No FLI-1 expression was found in RMS and DSRCT, suggesting that FLI-1 may be used in the differential diagnosis of round small cell tumors. Importantly, lower levels of FLI-1 immunopositivity were observed in a significant proportion of SS, MM as well as common epithelial malignancies. Even if, with the exceptions of one case of MM and two cases of MCC, the intensity of the nuclear staining ranged from weak to moderate, this underlines the importance of evaluating immunohistochemical results in context with morphology and in panel with other immunoreagents.

The detection of FLI-1 expression in MCC, limits its role in the differential diagnosis of cutaneous ES31, 32, 33 and expands further the morphologic overlap between MCC and those rare examples of ES arising primarily in the skin.

It has also to be emphasized that the immunohistochemical detection of proteins involved in the formation of fusion transcripts may represent a faster as well as cheaper mean to predict the presence of the underlying chromosome abnormalities. This has been proved true for alk-1 immunostaining in both anaplastic large cell lymphomas34, 35, 36 and inflammatory myofibroblastic tumors.37, 38 Immunohistochemical detection of WT1 in desmoplastic small round cell tumor39, 40 and of TFE3 in alveolar soft part sarcoma41, 42 represent additional examples of this approach.

FLI-1 clinical use is not limited to the differential diagnosis of small round cell tumors. Since FLI-1 protein is present in normal endothelial cells,18 its expression has been recently investigated in a series of endothelial neoplasms.19 In Folpe's study, the sensitivity of the FLI-1 polyclonal antibody was about 90% in AS and EHE and 100% in BH and KS. In our series, strong immunoreactivity was detected in all the endothelial neoplasms, including AS and EHE, suggesting that, even in this setting, FLI-1 monoclonal antibody appears to exhibit a higher sensitivity than the polyclonal antiserum. Our results confirm the important role of FLI-1 immunohistochemistry as a very reliable nuclear marker of endothelial differentiation, mainly helpful in those cases in which the evaluation of the traditional membranous and cytoplasmic endothelial markers such as CD31, CD34 and FVIII-RA is hampered by technical artifacts. Importantly, FLI-1 is totally useless in distinguishing benign from malignant vascular proliferations. In fact, strong immunoreactivity is present in normal endothelial as well as in any neoplasm thereof.

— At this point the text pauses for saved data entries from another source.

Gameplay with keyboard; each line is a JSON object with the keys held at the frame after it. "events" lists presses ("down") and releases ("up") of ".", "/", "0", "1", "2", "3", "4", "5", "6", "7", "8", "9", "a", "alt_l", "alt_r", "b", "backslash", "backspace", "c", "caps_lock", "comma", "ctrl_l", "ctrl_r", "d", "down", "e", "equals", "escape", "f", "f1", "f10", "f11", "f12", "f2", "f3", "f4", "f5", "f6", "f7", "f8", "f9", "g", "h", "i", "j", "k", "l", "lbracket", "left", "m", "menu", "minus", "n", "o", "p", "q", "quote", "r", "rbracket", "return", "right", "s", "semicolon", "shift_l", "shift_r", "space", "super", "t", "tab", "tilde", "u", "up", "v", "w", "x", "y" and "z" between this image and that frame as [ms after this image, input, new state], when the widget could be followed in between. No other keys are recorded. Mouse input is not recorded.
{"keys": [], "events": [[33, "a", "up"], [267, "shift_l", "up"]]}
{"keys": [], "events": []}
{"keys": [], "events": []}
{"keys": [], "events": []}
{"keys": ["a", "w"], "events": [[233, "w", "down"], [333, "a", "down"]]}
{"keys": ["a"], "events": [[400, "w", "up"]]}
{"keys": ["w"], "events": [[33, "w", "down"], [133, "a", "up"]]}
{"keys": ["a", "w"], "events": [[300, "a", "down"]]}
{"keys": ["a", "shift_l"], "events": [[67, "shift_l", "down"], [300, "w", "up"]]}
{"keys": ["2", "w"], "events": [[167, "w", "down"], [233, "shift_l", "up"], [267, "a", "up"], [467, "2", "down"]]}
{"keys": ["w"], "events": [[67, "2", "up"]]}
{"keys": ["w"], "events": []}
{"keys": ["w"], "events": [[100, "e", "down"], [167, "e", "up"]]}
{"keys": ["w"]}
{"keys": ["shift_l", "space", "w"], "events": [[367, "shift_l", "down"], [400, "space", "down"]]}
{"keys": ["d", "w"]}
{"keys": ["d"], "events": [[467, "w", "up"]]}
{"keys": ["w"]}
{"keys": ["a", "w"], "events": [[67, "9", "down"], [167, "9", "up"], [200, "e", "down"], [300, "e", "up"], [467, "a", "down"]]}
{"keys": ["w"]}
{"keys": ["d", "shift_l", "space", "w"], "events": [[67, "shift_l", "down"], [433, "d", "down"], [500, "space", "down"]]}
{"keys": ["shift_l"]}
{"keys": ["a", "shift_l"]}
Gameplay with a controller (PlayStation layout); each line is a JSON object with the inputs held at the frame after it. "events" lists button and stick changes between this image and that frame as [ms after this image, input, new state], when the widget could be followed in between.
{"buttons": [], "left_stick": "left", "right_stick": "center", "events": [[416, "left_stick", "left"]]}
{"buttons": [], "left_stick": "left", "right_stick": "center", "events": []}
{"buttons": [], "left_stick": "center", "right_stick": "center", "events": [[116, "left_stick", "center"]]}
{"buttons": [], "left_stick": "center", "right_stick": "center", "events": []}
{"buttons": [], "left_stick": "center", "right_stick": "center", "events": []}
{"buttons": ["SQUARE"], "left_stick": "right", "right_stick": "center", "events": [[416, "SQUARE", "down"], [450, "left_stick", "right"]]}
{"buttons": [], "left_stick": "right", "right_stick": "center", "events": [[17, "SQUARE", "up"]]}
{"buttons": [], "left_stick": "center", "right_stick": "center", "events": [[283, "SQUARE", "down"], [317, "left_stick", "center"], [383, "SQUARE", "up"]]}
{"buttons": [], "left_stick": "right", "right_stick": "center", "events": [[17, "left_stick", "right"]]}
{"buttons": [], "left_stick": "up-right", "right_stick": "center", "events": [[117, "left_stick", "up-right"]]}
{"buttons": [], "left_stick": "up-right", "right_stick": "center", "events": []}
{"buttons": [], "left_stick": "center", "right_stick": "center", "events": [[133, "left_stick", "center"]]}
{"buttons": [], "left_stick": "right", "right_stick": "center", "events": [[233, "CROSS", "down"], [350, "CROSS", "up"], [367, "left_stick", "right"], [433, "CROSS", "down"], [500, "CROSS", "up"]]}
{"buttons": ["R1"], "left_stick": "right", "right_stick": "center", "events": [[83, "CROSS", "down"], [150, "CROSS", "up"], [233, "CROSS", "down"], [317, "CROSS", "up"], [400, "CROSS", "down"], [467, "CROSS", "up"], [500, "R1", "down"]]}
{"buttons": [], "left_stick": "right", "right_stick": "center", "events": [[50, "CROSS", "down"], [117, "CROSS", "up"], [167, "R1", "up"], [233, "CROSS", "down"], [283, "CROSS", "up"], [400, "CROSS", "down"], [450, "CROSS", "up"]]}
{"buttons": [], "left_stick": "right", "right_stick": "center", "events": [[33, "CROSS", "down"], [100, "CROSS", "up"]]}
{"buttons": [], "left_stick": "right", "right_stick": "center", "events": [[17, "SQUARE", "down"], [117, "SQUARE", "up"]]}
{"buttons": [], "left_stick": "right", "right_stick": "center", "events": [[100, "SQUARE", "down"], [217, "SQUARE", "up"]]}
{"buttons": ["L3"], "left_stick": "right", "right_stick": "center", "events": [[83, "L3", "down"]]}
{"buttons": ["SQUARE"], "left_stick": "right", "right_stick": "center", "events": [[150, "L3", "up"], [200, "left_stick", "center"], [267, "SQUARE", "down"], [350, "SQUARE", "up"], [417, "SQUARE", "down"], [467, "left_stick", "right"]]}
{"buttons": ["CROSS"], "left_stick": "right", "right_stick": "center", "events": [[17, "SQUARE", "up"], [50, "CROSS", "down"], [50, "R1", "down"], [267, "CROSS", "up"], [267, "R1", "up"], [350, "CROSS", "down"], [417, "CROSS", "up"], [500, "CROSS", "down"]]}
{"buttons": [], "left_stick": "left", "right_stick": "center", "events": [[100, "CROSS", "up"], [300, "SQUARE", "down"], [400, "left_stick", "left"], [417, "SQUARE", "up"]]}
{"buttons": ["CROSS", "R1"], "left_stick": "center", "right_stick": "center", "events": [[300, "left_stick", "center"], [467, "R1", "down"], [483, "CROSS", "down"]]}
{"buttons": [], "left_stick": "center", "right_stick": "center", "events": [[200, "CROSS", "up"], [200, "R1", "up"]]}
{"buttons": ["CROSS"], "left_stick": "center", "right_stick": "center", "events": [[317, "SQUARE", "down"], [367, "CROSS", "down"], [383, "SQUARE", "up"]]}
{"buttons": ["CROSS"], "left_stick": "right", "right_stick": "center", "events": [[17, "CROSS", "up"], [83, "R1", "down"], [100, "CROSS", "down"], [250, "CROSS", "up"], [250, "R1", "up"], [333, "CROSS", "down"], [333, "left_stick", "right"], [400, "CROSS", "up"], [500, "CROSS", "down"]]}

In contrast with a previous series,18 we found a weak/moderate FLI-1 expression in 60% of LA and 10% of BC. Interestingly, our results are consistent with the previous observation that FLI-1 is expressed in normal epithelia, as breast epithelium and cutaneous eccrine glands.19

In conclusion, our results indicate that FLI-1 monoclonal antibody, when evaluated in context with morphology, can be reliably applied to the differential diagnosis of small round cell neoplasms of soft tissue. In addition, FLI-1 currently emerges as the most sensitive marker of endothelial differentiation.